Task objective: Print the part of the text about lime mortar and building costs that begins at "This means that" and stops after "a good ruin!".

This means that their seasonal and diurnal expansion and contraction is such that expansion joints are essential. Even a modern brick wall has to have expansion joints every 30ft. This in turn breaks up the monolithic nature of any structure into little isolated blocks with expansion joints. The weathering and attrition at these joints is an obvious long-term weakness, whereas a traditionally built structure has none of these problems because the matrix is lime instead of cement. Think of the Pantheon in Rome, built in brick and lime mortar. It has a diameter of 142ft and has stood for nearly two thousand years. No reinforced concrete structure could last anything like so long because once air and moisture have penetrated to the reinforcement there is nothing which can permanently inhibit its breakdown. It does not even make a good ruin!
Of course modern materials (materials with high coefficients of expansion) have their uses for temporary buildings like exhibition halls and factories, but all too often their cheapness has been their main attraction.
This is really the point about misunderstanding 5, which concerns cost, for any equation which involves cost must also be related to maintenance and permanence. If cheapness has been properly equated in relation to the life of a building, the client would normally prefer the permanent solution. A caravan may be cheaper than a well built house, but in twenty years time (when the mortgage is paid off), the house has appreciated whereas the caravan has only scrap value. It is this form of short-term economics which has too often been accepted as the reason against more traditional solutions.

Records supplied:

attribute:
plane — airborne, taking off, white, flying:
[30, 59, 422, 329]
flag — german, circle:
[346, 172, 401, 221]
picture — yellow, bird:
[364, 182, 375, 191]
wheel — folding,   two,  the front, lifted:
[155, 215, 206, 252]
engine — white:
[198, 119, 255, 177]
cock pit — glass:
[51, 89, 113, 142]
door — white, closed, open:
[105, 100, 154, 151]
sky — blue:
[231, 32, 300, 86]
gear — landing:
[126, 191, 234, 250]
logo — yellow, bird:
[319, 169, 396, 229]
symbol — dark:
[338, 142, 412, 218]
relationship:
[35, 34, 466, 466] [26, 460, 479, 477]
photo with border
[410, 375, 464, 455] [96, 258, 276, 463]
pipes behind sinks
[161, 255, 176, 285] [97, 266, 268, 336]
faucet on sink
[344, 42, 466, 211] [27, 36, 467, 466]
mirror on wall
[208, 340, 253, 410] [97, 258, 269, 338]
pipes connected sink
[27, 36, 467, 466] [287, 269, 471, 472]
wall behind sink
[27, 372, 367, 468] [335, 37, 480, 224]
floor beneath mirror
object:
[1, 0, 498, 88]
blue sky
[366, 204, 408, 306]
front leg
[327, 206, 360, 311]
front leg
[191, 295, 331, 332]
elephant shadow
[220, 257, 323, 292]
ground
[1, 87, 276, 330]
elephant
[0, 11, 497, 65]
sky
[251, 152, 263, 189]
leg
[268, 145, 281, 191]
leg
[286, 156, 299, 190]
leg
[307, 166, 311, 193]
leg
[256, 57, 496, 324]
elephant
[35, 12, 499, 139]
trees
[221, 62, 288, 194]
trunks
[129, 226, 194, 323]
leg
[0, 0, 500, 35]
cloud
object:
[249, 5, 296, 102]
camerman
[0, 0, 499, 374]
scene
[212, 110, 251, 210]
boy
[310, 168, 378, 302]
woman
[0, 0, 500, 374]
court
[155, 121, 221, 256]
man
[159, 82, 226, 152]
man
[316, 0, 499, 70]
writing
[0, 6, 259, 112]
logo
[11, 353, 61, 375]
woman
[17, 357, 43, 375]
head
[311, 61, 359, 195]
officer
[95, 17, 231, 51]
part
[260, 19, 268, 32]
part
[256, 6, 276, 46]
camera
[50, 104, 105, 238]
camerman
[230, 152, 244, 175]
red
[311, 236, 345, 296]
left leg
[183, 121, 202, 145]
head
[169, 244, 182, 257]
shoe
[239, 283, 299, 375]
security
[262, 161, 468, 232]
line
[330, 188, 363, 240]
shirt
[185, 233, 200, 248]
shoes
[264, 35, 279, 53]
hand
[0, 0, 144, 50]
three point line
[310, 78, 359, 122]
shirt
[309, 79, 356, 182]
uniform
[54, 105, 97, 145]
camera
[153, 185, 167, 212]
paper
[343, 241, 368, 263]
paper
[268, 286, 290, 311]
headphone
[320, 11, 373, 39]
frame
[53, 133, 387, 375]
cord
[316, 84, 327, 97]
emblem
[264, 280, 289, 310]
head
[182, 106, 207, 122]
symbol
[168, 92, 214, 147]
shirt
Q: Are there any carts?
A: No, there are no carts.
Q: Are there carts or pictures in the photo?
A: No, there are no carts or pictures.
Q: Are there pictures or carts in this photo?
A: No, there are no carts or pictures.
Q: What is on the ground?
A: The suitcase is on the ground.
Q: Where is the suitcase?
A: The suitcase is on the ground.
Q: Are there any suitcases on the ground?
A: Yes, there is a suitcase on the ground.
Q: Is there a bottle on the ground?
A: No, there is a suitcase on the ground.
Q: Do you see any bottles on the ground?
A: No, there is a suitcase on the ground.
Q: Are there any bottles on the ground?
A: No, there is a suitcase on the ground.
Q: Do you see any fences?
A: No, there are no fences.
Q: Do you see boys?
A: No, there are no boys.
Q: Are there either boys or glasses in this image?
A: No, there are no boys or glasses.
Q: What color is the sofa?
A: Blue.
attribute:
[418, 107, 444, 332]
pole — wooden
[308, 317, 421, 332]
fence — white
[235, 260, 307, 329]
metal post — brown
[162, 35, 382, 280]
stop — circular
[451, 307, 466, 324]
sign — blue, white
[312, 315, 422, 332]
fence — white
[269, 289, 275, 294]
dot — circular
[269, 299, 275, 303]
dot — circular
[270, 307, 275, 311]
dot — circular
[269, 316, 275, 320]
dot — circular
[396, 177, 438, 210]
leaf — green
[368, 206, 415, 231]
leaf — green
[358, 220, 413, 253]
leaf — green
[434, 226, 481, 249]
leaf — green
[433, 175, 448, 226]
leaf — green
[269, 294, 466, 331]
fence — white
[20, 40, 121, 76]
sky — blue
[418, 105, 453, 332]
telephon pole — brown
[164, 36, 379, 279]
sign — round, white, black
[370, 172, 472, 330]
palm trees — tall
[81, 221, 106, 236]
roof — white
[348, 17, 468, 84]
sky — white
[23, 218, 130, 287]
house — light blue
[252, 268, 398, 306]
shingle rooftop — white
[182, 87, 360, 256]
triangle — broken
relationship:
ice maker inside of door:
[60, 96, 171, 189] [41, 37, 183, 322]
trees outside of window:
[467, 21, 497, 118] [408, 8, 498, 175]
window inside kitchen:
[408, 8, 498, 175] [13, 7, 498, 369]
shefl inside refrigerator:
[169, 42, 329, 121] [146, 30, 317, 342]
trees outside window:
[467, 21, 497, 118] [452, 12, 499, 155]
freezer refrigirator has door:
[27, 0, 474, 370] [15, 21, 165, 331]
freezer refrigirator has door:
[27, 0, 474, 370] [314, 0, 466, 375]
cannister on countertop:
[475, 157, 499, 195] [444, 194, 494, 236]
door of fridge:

Problem solution:
This means that their seasonal and diurnal expansion and contraction is such that expansion joints are essential. Even a modern brick wall has to have expansion joints every 30ft. This in turn breaks up the monolithic nature of any structure into little isolated blocks with expansion joints. The weathering and attrition at these joints is an obvious long-term weakness, whereas a traditionally built structure has none of these problems because the matrix is lime instead of cement. Think of the Pantheon in Rome, built in brick and lime mortar. It has a diameter of 142ft and has stood for nearly two thousand years. No reinforced concrete structure could last anything like so long because once air and moisture have penetrated to the reinforcement there is nothing which can permanently inhibit its breakdown. It does not even make a good ruin!